Course Details
Big Data Programming and Hadoop Analysis
Course Synopsis
Big Data Programming and Hadoop Analytics introduces learners to the core concepts of Big Data, Hadoop ecosystem, and distributed data processing. The course focuses on hands-on experience with HDFS, YARN, MapReduce, Hive, Pig, and Apache Spark.
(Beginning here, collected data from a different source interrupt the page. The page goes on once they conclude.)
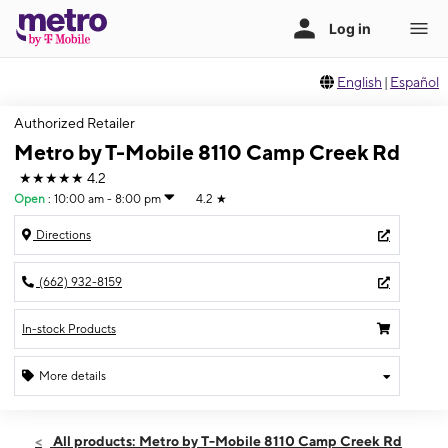
English
|
Español
Authorized Retailer
Metro by T-Mobile 8110 Camp Creek Rd
★★★★★
4.2
Open
:
10:00 am - 8:00 pm
4.2
★
Directions
(662) 932-8159
In-stock Products
More details
Open
Sat:
10:00 am - 8:00 pm
All products: Metro by T-Mobile 8110 Camp Creek Rd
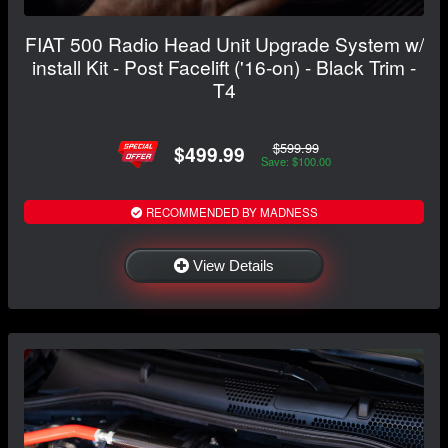
FIAT 500 Radio Head Unit Upgrade System w/
install Kit - Post Facelift ('16-on) - Black Trim -
T4
$599.99
$499.99
Save: $100.00
RECOMMENDED BY MADNESS
View Details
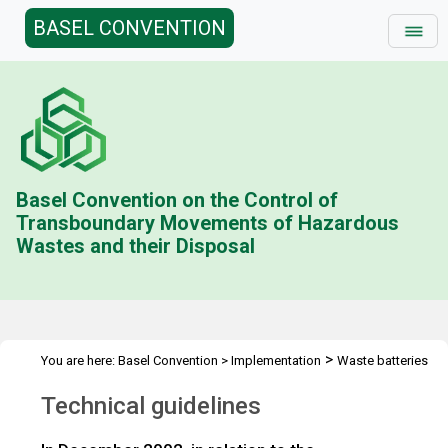
BASEL CONVENTION
Basel Convention on the Control of
Transboundary Movements of Hazardous
Wastes and their Disposal
>
You are here:
Basel Convention
>
Implementation
Waste batteries
>
Technical guidelines
Technical guidelines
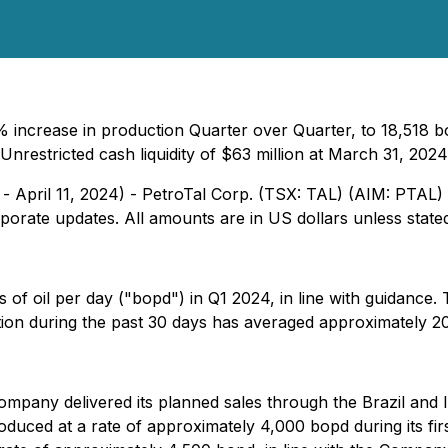
 increase in production Quarter over Quarter, to 18,518 
Unrestricted cash liquidity of $63 million at March 31, 2024
 - April 11, 2024) - PetroTal Corp. (TSX: TAL) (AIM: PTA
porate updates. All amounts are in US dollars unless state
 of oil per day ("bopd") in Q1 2024, in line with guidance
ion during the past 30 days has averaged approximately 2
ompany delivered its planned sales through the Brazil and Iq
ced at a rate of approximately 4,000 bopd during its firs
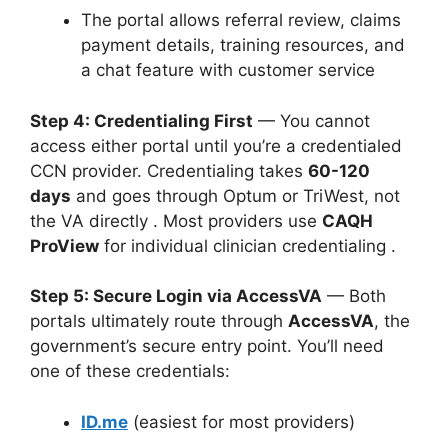
The portal allows referral review, claims
payment details, training resources, and
a chat feature with customer service
Step 4: Credentialing First
— You cannot
access either portal until you’re a credentialed
CCN provider. Credentialing takes
60-120
days
and goes through Optum or TriWest, not
the VA directly
. Most providers use
CAQH
ProView
for individual clinician credentialing
.
Step 5: Secure Login via AccessVA
— Both
portals ultimately route through
AccessVA
, the
government’s secure entry point. You’ll need
one of these credentials:
ID.me
(easiest for most providers)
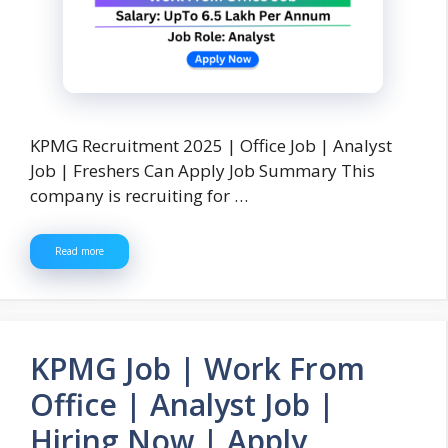
KPMG Recruitment 2025 | Office Job | Analyst
Job | Freshers Can Apply Job Summary This
company is recruiting for …
Read more
KPMG Job | Work From
Office | Analyst Job |
Hiring Now | Apply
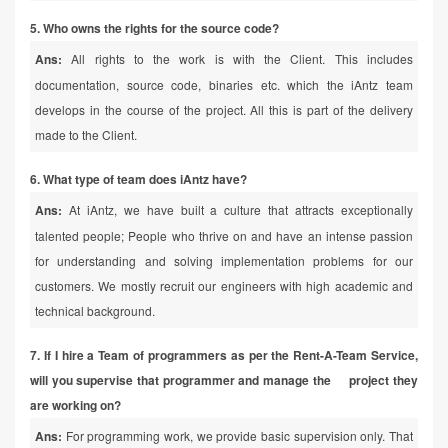
5. Who owns the rights for the source code?
Ans:
All rights to the work is with the Client. This includes
documentation, source code, binaries etc. which the iAntz team
develops in the course of the project. All this is part of the delivery
made to the Client.
6. What type of team does iAntz have?
Ans:
At iAntz, we have built a culture that attracts exceptionally
talented people; People who thrive on and have an intense passion
for understanding and solving implementation problems for our
customers. We mostly recruit our engineers with high academic and
technical background.
7. If I hire a Team of programmers as per the Rent-A-Team Service,
will you supervise that programmer and manage the project they
are working on?
Ans:
For programming work, we provide basic supervision only. That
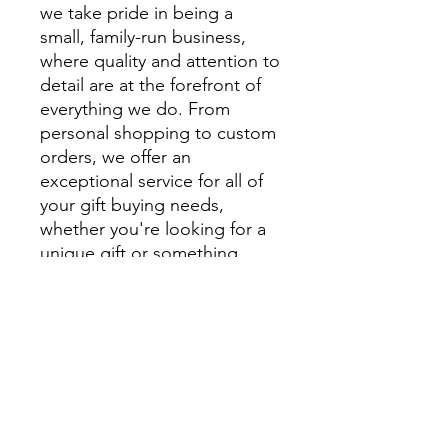
we take pride in being a
small, family-run business,
where quality and attention to
detail are at the forefront of
everything we do. From
personal shopping to custom
orders, we offer an
exceptional service for all of
your gift buying needs,
whether you're looking for a
unique gift or something
extra special to style your
home.
We encourage you to visit
beautiful Montville and
explore Montville Woods
Gallery in person, but for
those unable to visit us in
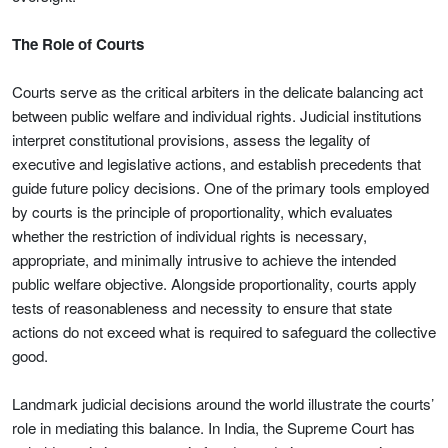
The Role of Courts
Courts serve as the critical arbiters in the delicate balancing act
between public welfare and individual rights. Judicial institutions
interpret constitutional provisions, assess the legality of
executive and legislative actions, and establish precedents that
guide future policy decisions. One of the primary tools employed
by courts is the principle of proportionality, which evaluates
whether the restriction of individual rights is necessary,
appropriate, and minimally intrusive to achieve the intended
public welfare objective. Alongside proportionality, courts apply
tests of reasonableness and necessity to ensure that state
actions do not exceed what is required to safeguard the collective
good.
Landmark judicial decisions around the world illustrate the courts’
role in mediating this balance. In India, the Supreme Court has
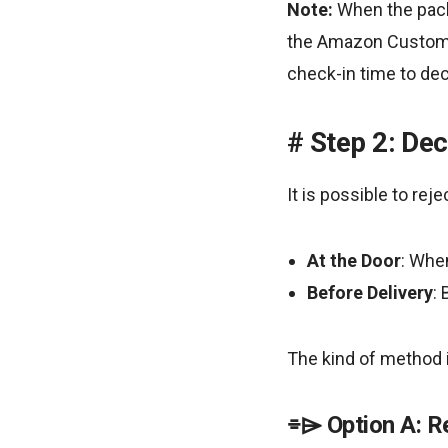
Note:
When the packa
the Amazon Customer
check-in time to decl
Step 2: Dec
It is possible to rej
At the Door
: When
Before Delivery
:
The kind of method i
Option A: R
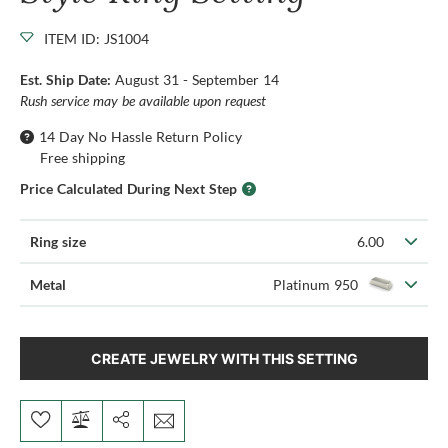
ITEM ID: JS1004
Est. Ship Date:
August 31 - September 14
Rush service may be available upon request
14 Day No Hassle Return Policy
Free shipping
Price Calculated During Next Step
Ring size
6.00
Metal
Platinum 950
CREATE JEWELRY WITH THIS SETTING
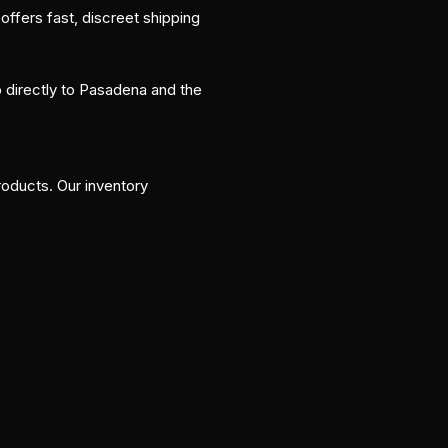
fers fast, discreet shipping
p directly to Pasadena and the
oducts. Our inventory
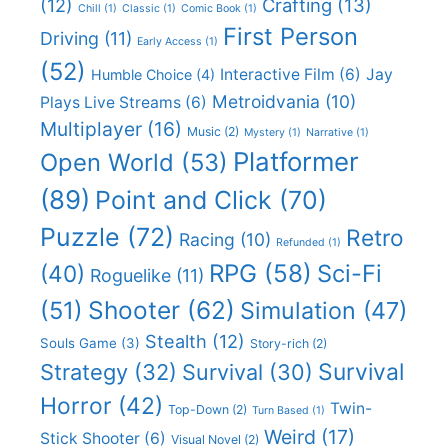
(12)
Crafting
(13)
Chill
(1)
Classic
(1)
Comic Book
(1)
First Person
Driving
(11)
Early Access
(1)
(52)
Interactive Film
(6)
Jay
Humble Choice
(4)
Metroidvania
(10)
Plays Live Streams
(6)
Multiplayer
(16)
Music
(2)
Mystery
(1)
Narrative
(1)
Platformer
Open World
(53)
(89)
Point and Click
(70)
Puzzle
(72)
Retro
Racing
(10)
Refunded
(1)
RPG
(58)
Sci-Fi
(40)
Roguelike
(11)
Shooter
(62)
(51)
Simulation
(47)
Stealth
(12)
Souls Game
(3)
Story-rich
(2)
Survival
Strategy
(32)
Survival
(30)
Horror
(42)
Twin-
Top-Down
(2)
Turn Based
(1)
Weird
(17)
Stick Shooter
(6)
Visual Novel
(2)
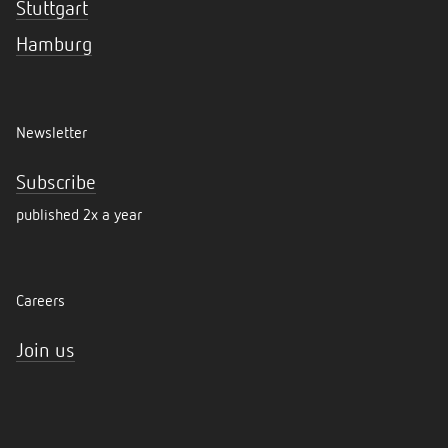
Stuttgart
Hamburg
Newsletter
Subscribe
published 2x a year
Careers
Join us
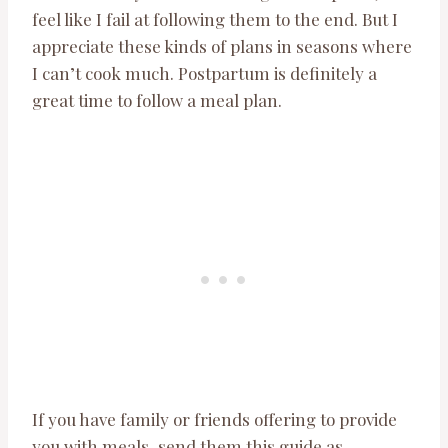
feel like I fail at following them to the end. But I
appreciate these kinds of plans in seasons where
I can’t cook much. Postpartum is definitely a
great time to follow a meal plan.
If you have family or friends offering to provide
you with meals, send them this guide as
Students will learn to build scalable data pipelines, manage Hadoop clusters, perform large-scale data analytics, and develop end-to-end Big Data solutions using real-world datasets in a hybrid learning environment.
Required Textbooks
Tom White, Hadoop: The Definitive Guide, O’Reilly Media.
Holden Karau et al., Learning Spark: Lightning-Fast Big Data Analytics, O’Reilly Media.
Recommended Resources:
Hadoop and Spark official documentation, GitHub lab repositories, cloud platform free-tier resources, and selected research papers.
Completion Criteria
After fulfilling all of the following criteria, the student will be deemed to have finished the Module:
Has attended 90% of all classes held
Has received an average grade of 80% on all assignments
Has received an average of 60% in assessments
The tutor believes the student has grasped all core concepts and is ready to proceed to the next module
Prerequisites
Basic understanding of the Linux command line
Fundamental programming knowledge (Python or Java preferred)
Familiarity with SQL concepts
Basic understanding of data structures